#### Data records
###

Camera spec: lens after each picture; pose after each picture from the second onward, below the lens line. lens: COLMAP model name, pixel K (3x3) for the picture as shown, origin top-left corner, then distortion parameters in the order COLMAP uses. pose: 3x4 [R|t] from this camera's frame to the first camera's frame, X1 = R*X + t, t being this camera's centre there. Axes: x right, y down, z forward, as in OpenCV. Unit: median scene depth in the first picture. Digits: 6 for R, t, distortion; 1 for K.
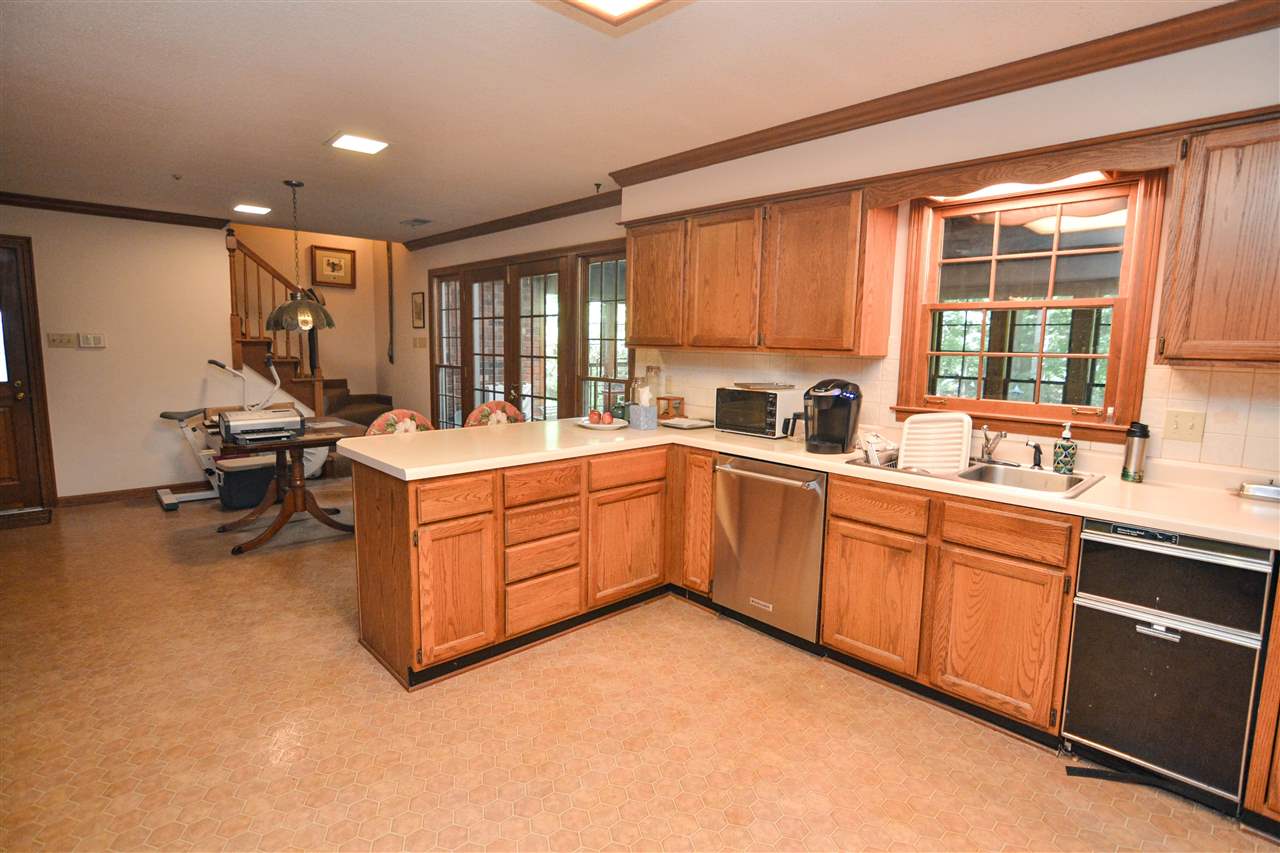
lens RADIAL K [[636.2, 0, 644.3], [0, 636.2, 426.3], [0, 0, 1]] dist [0.001162, 0.000447]
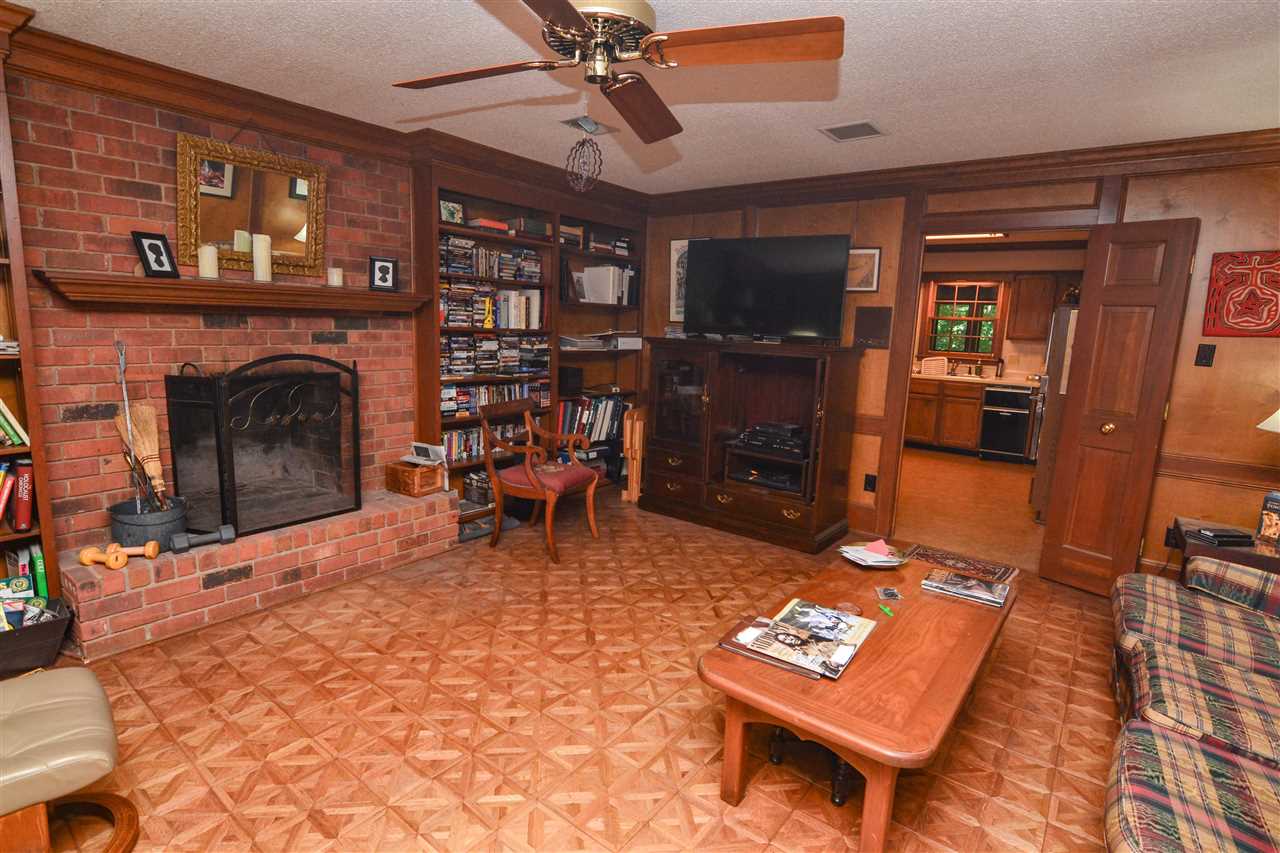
lens RADIAL K [[636.2, 0, 635.8], [0, 636.2, 421.4], [0, 0, 1]] dist [0.001162, 0.000447]
pose [[0.989814, -0.008387, 0.142123, -1.485370], [0.003945, 0.999496, 0.031505, 0.200866], [-0.142315, -0.030623, 0.989348, -1.898421]]
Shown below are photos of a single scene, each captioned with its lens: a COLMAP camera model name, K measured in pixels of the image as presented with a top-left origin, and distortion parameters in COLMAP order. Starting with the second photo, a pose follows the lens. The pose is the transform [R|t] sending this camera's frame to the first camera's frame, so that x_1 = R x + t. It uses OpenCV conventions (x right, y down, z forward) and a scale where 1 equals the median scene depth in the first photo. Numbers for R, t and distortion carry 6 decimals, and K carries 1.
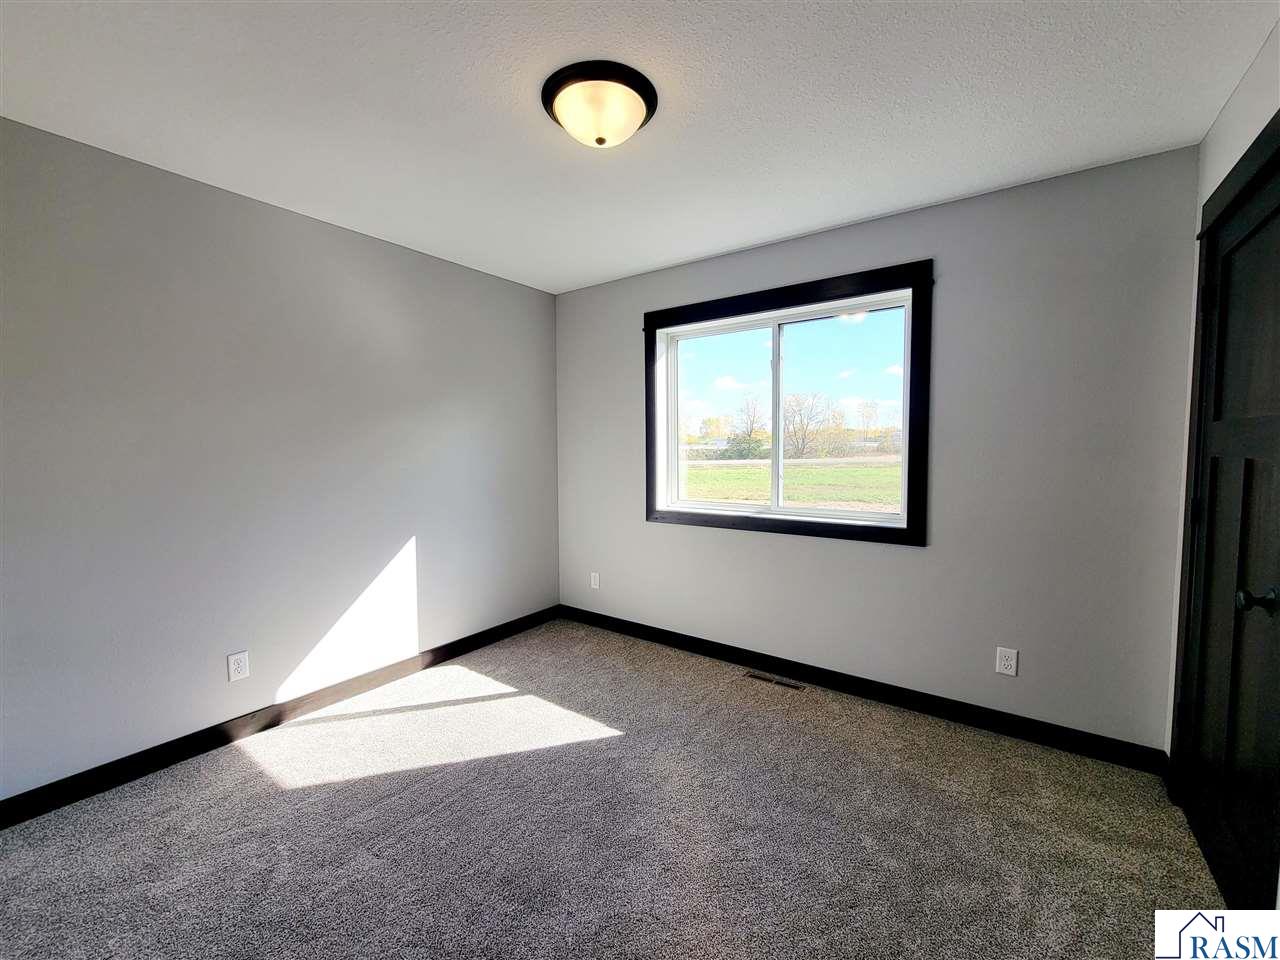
lens RADIAL K [[520.2, 0, 634.3], [0, 520.2, 484.1], [0, 0, 1]] dist [0.001616, -0.000054]
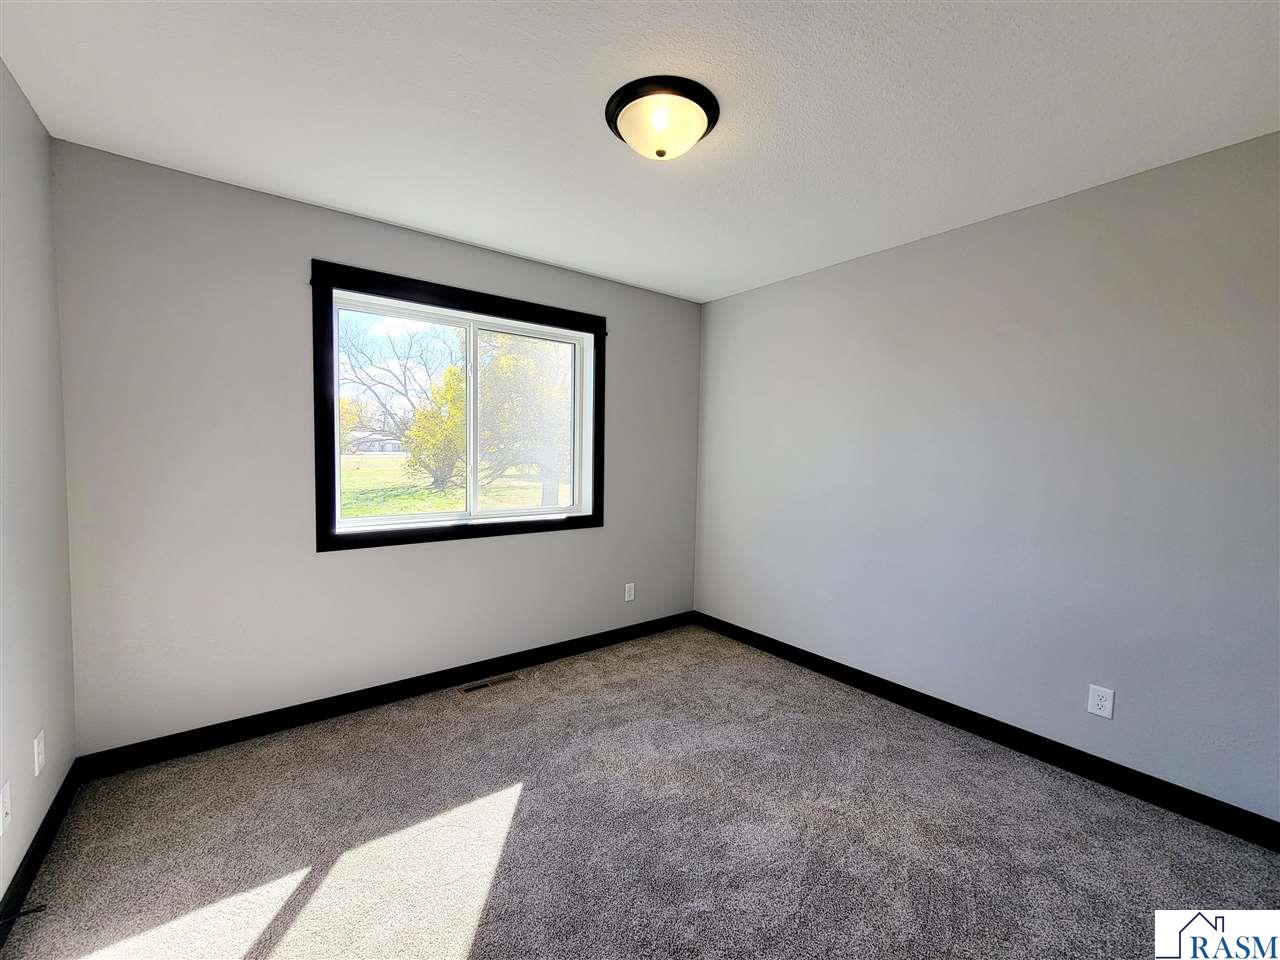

###

Reproduce the text of all the records above word for word, omitting the pictures.

Camera spec: lens after each picture; pose after each picture from the second onward, below the lens line. lens: COLMAP model name, pixel K (3x3) for the picture as shown, origin top-left corner, then distortion parameters in the order COLMAP uses. pose: 3x4 [R|t] from this camera's frame to the first camera's frame, X1 = R*X + t, t being this camera's centre there. Axes: x right, y down, z forward, as in OpenCV. Unit: median scene depth in the first picture. Digits: 6 for R, t, distortion; 1 for K.
lens RADIAL K [[636.2, 0, 644.3], [0, 636.2, 426.3], [0, 0, 1]] dist [0.001162, 0.000447]
lens RADIAL K [[636.2, 0, 635.8], [0, 636.2, 421.4], [0, 0, 1]] dist [0.001162, 0.000447]
pose [[0.989814, -0.008387, 0.142123, -1.485370], [0.003945, 0.999496, 0.031505, 0.200866], [-0.142315, -0.030623, 0.989348, -1.898421]]
Shown below are photos of a single scene, each captioned with its lens: a COLMAP camera model name, K measured in pixels of the image as presented with a top-left origin, and distortion parameters in COLMAP order. Starting with the second photo, a pose follows the lens. The pose is the transform [R|t] sending this camera's frame to the first camera's frame, so that x_1 = R x + t. It uses OpenCV conventions (x right, y down, z forward) and a scale where 1 equals the median scene depth in the first photo. Numbers for R, t and distortion carry 6 decimals, and K carries 1.
lens RADIAL K [[520.2, 0, 634.3], [0, 520.2, 484.1], [0, 0, 1]] dist [0.001616, -0.000054]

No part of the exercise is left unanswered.